Our first stop on this road trip of repression is Morehead State University in Kentucky, where seven thousand copies of The Trailblazer, a student paper which apparently had the audacity to print a story about a sexual assault in an off-campus house (they print only 7,200 copies of the paper total), were stolen. According to the Student Press Law Center, a FIRE ally and excellent source of information on newspaper censorship, editors of the paper suspect members of “fraternities and sororities” of stealing the paper in response to the sexual assault story. SPLC’s article has more information, and The Trailblazer story is here. Police are said to be investigating, but the district attorney is said to be unsure whether stealing 7,000 copies of a free newspaper is a crime. Here’s a hint: ask the paper’s advertisers.

New York State’s Vassar College is our next stop. Inside Higher Ed reports that The Imperialist, published by Vassar’s Moderate, Independent, and Conservative Alliance, angered students through two items. The first was an article expressing the author’s dismay that, “minority and gay and lesbian students ‘are voluntarily confining themselves to ghettoes’ of cultural centers created for them.” The second was an editorial cartoon featuring a black woman and a white girl that, as the Imperialist’s editor described it, expressed the opinion that “when black students accuse a white student of being racist, that student is as helpless as a little girl.” The paper apologized, but offended students nevertheless demanded that the student government strip funding from the Imperialist. To its credit, the student government didn’t vote that way, but it did order the Moderate, Independent, and Conservative Alliance to hold an “open forum for students on campus later this month.” Does anyone think The Imperialist will print those views again without worrying that it will destroy the newspaper? Talk about a chilling effect.

Next is Massachusetts and Boston College, where Fox News reports that The Heights student newspaper is taking criticism for being racist because it called the arrest of three black resident directors for smoking marijuana a “drug bust” in one of its headlines. Papers should expect to be criticized for their reporting and for decisions that are seen as racist (although calling an event where people get busted for using drugs a “drug bust” seems pretty understandable)—and students have every right to do so. In this case, though, students apparently saw fit to burn some newspapers to make their point—therefore denying other students the chance to read the papers and decide for themselves.
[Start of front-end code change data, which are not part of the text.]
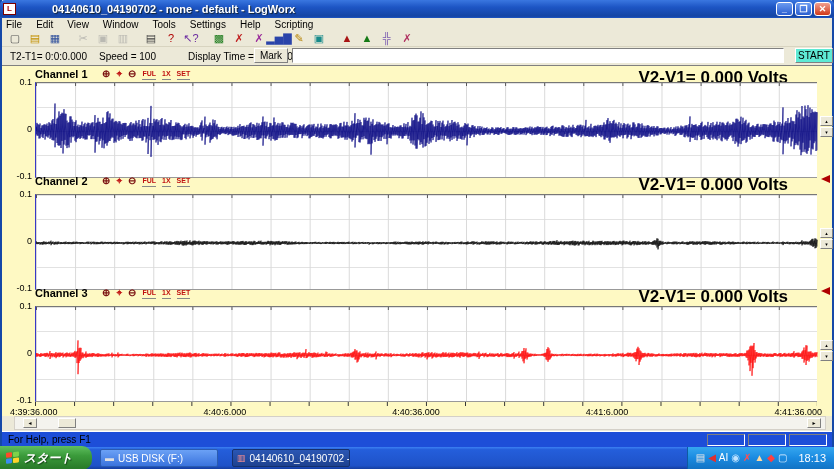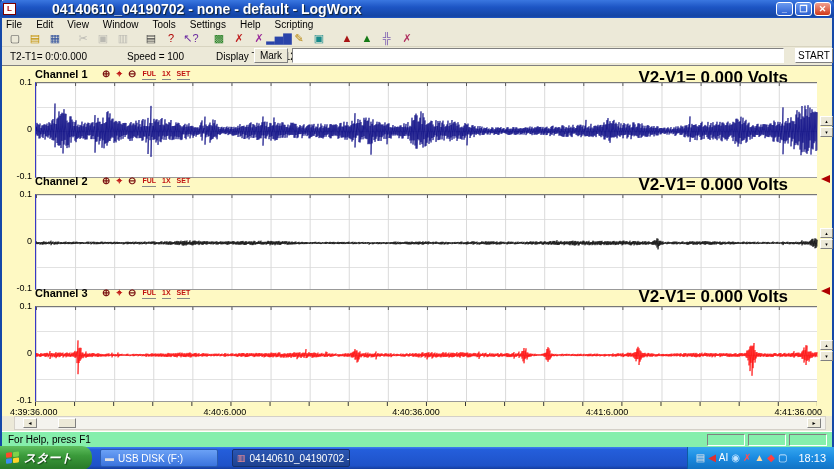"04140610_04190702 - none - default" .titlebar .t-text { font-size: 14px -> 11px }
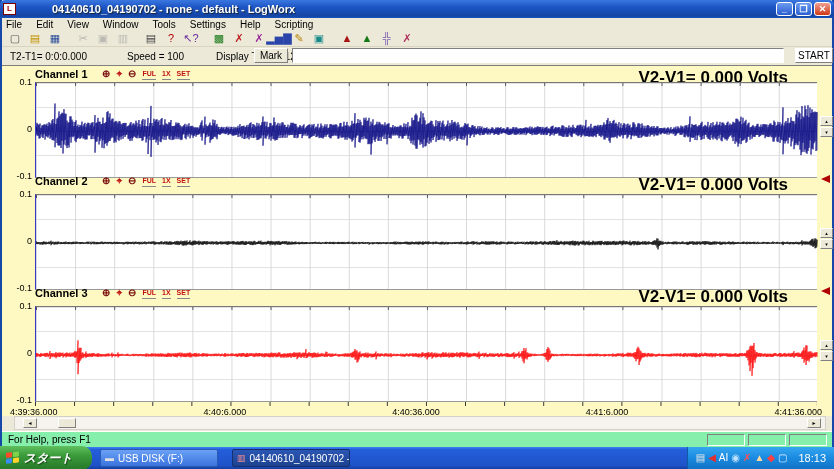"Speed = 100" span.lab { margin-left: 40px -> 12px }
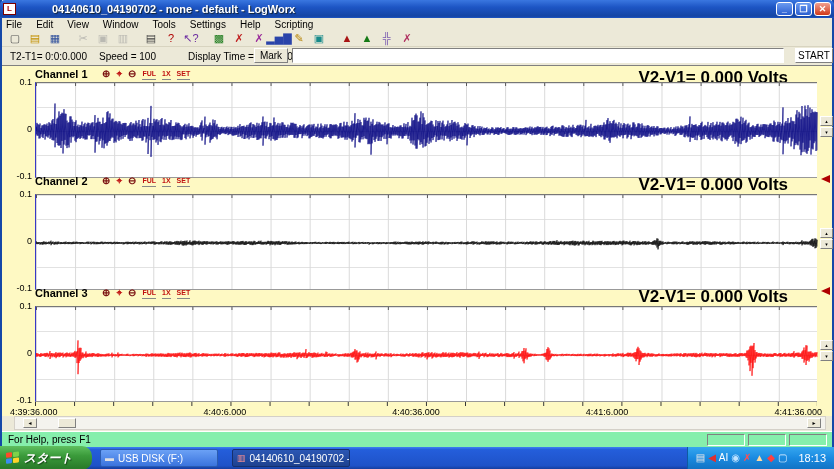"START" .start-btn { background: #ffffff -> #5eead4 }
Freedom of the press and freedom to publish “controversial” material is one of our most basic rights as Americans—and it is under assault at universities where freedom of discourse and inquiry should be paramount. I want to conclude with some words from our legal director, Greg Lukianoff, from his testimony to the U.S. Senate in 2003:

One chilling example of how poorly free speech is understood and how little it is respected in higher education today is the phenomenon of newspaper thefts. For over a decade in at least five dozen documented instances, students have stolen and destroyed tens of thousands of copies of student-run newspapers on colleges and universities across the country in an effort to silence viewpoints with which they disagree. In some cases these newspapers were thrown out, and—in at least a half dozen cases—they were burned. I hope I do not need to remind you of the fate of societies of the previous century when they began burning books…. With those in power teaching the current generation these kinds of lessons about free speech, how can we expect them to defend their own basic rights when they are threatened? It would truly be a terrible thing to have a whole generation of students so unfamiliar with their basic liberties that they would not even know if they lost them.